Index made of a mash of companies over the age of 70

Posted by Fun-Pace-4636

21 comments
  1. Data source is yahoo finance, tools are python and matplotlib

    [Constituent Weights] (as of last monthly rebalance)
    Sanmina Corporation: 6.67%
    Aflac Incorporated: 6.67%
    The Walt Disney Company: 6.67%
    Capital One Financial Corporation: 6.67%
    Westlake Corporation: 6.67%
    Freeport-McMoRan Inc.: 6.67%
    Blackstone Inc.: 6.67%
    Enterprise Products Partners L.P.: 6.67%
    Air Products and Chemicals, Inc.: 6.67%
    Watsco, Inc.: 6.67%
    Skechers U.S.A., Inc.: 6.67%
    Penske Automotive Group, Inc.: 6.67%
    Berkshire Hathaway Inc.: 6.67%
    BlackRock, Inc.: 6.67%
    LVMH Moët Hennessy Louis Vuitton SE: 6.67%

  2. The effect seems most pronounced at exactly the start of the chart. Are we sure we haven’t simply selected a date range that most produces this outcome?

  3. I would theorize that you’re flipping the causation here. Being a CEO over 70 doesn’t mean you’ll outperform. Being a CEO over 70 who *doesn’t* outperform means you’ll get put out to pasture by the board.

  4. Do the returns not not index. If you started this plot in the middle of 2021 instead of 2020 it might be the S&P500 outperforming grey matter.

  5. How much of this outperformance survives if you disregard Berkshire Hathaway?

  6. Hot take: if you plot a graph like this of several time series and you arbitrarily pick t=0 as the point at which they’re all equal, then you must also plot four other graphs where you pick different dates on which they’re equal.

    That way you get more intellectual rigor in determining whether the stories the graphs tell are true, or just a visual artifact of your arbitrary starting point.

  7. Instead of using absolute age as a proxy, use the CEO’s length of service directly.

  8. “Hello, Correlation? Hi, my name is Causation, have you got a minute?”

  9. To add to the other comments talking about causality, companies with an older CEO are (probably) more likely to be the founders themselves, making these companies generally older and more “established” in recovering against market downturns.

    The graph starts after the 2020 Covid market crash, so established companies with more experience and stability were always expected to recover better than current S&P 500s.

  10. The Boeing CEO is 68 so this is basically cheating.
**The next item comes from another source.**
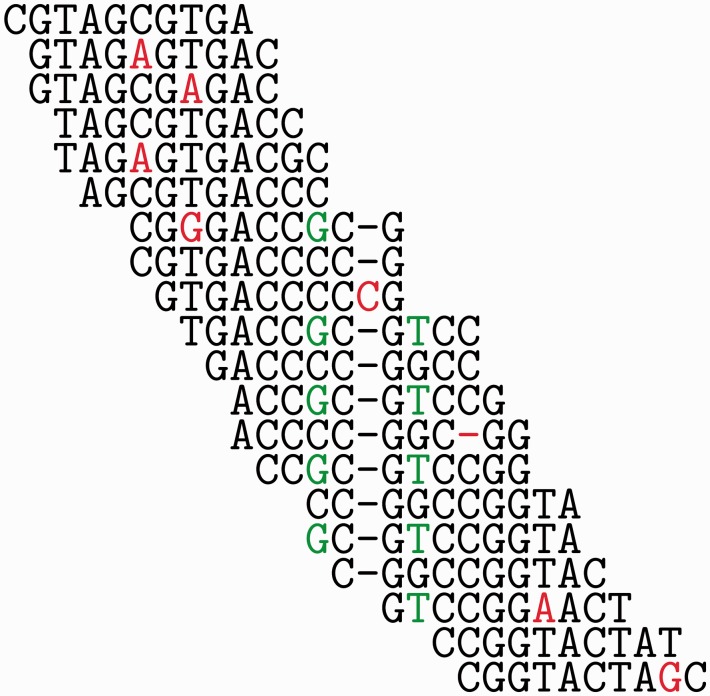
Example of a MSA of a read set, demonstrating consistent mismatches (green nucleotides) in comparison to isolated or low-frequency mismatches and indels (red nucleotides and dashes). The consistency of mismatches can be tested through their linkage within reads (four in this example) and are called DNPs in the first tool that used such information, MisEd [86, 87]. However, genuine polymorphisms can only be told from sequencing errors if multiple of the linked variant sites are within the range covered by the average read (pair). A colour version of this figure is available at BIB online: http://bib.oxfordjournals.org.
  11. Hmm, looks like they outperformed in the first half of 2021 and then performed pretty representative of S&P500 from then.

  12. The timeline is too short to come to a conclusion (it’s only 5 years). It would be great to see a chart over the last decades.

    The markets have nothing been but irrational since COVID.

  13. How old they were when they became CEOs? maybe the successful ones managed to stay

  14. Where can we find the information about “Grey Matter ETF”? I would like to check which companies are included.

  15. This is bad data science.

    1. The age of 70 is arbitrary. There is no significant reason to use that age range.

    2. The chosen time frame is arbitrary and heavily influenced by macroeconomic factors such as COVID and the war in Ukraine.

    3. It’s unclear whether this completely accounts for *every* company with a leader over 70. It’s also unclear whether it includes leaders who turned 70, turned 80, died, or were appointed during this time frame.

    4. The comparison is lacking. Yes, the selected group outperforms the S&P, but do they outperform other age ranges? Is this consistent over other time periods? What about other stock exchanges?

    5. As mentioned elsewhere, this is rife with unmitigated bias: selection, survivorship, and more.

    6. This could be a poster child for correlation is not causation. Even if the aforementioned problems were accounted for, there are far too many factors at play for this to mean anything.